Is Your Evidence Really Based? Behaviourist Capture, Autistic Self-Advocacy, and Librarianship
In the history of science and medicine there are numerous examples of how the “best available evidence” promoted by professional societies was profoundly, destructively wrong. This can be seen in the widespread support of scientific racism and eugenics as well as the pathologization of “sexual inversion” and gender variance. When, as librarians, we talk about the nature of authority and hold up peer review as an example of a methodological gold standard in academic and medical research, we must always ask ourselves: whose peers are we talking about? For that matter, whose interests are we talking about? It is becoming increasingly evident even to those outside the autistic community that despite claims of being grounded in evidence-based practices, most studies on the effectiveness of Applied Behavioral Analysis (ABA) are poorly designed, do not disclose conflicts of interest, display a strategic disregard of the harmful outcomes of interventions, and do not reflect the interests of the majority of autistic people.
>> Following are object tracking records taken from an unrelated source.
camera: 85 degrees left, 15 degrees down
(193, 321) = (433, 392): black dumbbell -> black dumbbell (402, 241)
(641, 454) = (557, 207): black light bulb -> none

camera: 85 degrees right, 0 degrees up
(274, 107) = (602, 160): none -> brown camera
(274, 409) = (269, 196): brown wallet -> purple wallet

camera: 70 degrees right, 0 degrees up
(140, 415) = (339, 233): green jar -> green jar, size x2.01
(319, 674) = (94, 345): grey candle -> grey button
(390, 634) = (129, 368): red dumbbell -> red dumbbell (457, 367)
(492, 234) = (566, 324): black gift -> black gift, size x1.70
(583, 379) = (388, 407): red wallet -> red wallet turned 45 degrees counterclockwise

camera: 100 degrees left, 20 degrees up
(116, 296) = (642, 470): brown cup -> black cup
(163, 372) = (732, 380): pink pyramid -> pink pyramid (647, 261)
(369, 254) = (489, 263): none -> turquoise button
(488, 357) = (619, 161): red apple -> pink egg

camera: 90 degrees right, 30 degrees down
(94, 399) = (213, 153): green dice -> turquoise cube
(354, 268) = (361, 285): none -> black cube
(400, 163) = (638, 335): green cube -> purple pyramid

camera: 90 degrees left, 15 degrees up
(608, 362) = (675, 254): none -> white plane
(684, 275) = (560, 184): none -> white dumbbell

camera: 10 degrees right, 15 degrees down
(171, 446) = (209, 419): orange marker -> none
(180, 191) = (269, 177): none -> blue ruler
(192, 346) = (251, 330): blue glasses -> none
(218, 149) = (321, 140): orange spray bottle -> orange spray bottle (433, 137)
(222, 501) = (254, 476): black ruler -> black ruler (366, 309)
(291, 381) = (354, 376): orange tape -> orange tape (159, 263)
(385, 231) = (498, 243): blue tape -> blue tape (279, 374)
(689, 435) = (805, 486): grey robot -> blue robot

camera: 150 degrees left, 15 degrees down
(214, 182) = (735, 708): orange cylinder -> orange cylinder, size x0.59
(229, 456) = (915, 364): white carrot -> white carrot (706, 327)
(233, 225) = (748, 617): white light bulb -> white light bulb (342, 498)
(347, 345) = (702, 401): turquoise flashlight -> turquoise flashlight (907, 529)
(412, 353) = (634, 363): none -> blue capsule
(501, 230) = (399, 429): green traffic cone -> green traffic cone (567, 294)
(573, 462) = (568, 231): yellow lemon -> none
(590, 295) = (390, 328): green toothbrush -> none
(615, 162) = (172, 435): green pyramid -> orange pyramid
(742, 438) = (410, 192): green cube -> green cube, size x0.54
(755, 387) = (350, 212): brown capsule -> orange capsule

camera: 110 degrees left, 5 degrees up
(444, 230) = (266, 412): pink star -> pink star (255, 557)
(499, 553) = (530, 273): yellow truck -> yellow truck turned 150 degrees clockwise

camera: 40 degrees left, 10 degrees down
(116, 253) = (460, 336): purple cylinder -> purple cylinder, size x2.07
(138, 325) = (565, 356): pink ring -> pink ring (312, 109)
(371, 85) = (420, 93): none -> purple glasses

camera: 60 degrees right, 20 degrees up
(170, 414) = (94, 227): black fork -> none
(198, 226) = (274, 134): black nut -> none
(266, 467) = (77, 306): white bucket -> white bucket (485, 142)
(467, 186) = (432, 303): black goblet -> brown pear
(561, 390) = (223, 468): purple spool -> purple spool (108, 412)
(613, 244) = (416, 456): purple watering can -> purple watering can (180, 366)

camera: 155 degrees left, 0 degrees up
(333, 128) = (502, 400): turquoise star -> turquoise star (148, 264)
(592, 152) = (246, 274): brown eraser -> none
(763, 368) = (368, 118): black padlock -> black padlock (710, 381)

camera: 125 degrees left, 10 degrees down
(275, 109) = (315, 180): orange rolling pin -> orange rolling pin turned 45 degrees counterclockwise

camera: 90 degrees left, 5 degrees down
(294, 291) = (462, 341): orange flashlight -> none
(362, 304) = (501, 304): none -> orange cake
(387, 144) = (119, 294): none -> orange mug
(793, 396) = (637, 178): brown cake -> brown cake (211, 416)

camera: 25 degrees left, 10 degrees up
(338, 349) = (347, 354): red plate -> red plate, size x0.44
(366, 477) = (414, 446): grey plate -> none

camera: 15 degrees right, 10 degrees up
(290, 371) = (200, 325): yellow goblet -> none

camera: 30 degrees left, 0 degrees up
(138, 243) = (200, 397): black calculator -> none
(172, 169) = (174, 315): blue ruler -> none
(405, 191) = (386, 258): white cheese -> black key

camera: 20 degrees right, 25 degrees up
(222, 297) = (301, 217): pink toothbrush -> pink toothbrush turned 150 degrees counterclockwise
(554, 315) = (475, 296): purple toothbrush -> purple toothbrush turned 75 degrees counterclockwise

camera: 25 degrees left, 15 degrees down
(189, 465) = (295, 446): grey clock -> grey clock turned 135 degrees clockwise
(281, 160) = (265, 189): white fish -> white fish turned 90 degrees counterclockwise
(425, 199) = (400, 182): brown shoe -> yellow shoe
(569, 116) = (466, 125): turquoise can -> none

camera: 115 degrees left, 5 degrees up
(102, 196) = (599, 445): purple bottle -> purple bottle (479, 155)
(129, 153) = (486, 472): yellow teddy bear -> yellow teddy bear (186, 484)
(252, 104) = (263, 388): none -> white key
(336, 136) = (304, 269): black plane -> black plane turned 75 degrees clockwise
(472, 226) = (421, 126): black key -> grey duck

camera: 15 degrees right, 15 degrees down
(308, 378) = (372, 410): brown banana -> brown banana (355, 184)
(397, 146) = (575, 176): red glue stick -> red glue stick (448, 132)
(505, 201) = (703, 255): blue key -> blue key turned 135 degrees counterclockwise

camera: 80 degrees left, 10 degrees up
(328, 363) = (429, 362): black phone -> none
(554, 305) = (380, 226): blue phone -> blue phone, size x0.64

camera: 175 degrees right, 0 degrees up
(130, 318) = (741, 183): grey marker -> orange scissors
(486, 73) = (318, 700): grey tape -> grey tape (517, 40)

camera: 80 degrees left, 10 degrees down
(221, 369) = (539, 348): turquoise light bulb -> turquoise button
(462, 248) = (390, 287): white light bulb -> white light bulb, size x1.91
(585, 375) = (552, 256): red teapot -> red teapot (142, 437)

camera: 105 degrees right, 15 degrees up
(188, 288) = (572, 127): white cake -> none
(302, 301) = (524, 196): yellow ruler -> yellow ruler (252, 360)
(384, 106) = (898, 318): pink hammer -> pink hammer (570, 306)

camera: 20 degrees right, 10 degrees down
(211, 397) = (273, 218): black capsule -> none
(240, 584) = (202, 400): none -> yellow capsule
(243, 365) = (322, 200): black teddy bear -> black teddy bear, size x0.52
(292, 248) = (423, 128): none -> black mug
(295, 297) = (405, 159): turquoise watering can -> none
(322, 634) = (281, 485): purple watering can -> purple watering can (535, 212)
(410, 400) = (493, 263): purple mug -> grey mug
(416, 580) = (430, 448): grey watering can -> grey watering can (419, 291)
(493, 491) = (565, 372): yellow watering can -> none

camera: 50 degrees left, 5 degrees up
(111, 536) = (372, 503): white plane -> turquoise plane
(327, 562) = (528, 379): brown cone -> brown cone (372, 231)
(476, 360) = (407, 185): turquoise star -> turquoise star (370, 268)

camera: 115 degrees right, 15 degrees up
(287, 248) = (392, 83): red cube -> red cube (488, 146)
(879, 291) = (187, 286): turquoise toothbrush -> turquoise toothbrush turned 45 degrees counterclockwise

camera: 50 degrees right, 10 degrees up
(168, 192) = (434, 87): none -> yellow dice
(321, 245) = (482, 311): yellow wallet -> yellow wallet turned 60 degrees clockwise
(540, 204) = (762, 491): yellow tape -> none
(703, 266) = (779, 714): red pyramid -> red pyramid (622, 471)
At best, ABA is expensive, intensive, and ineffective at improving life outcomes. At worst, it is actively traumatic and makes us more susceptible to further victimization.
This discussion will examine recent challenges to the evidence-based nature of ABA and how ABA practitioners have historically taken advantage of the internalist nature of the peer-review system. These challenges reinforce what autistic activists have been saying for over twenty years and have consequences for how librarians deliver information literacy instruction. Information literacy and librarianship are not neutral activities and must include a place for own voice narratives, patient, and survivor accounts if we are to avoid perpetuating harmful industry standards with a shrug and a gesture to how “well, everyone’s doing it.”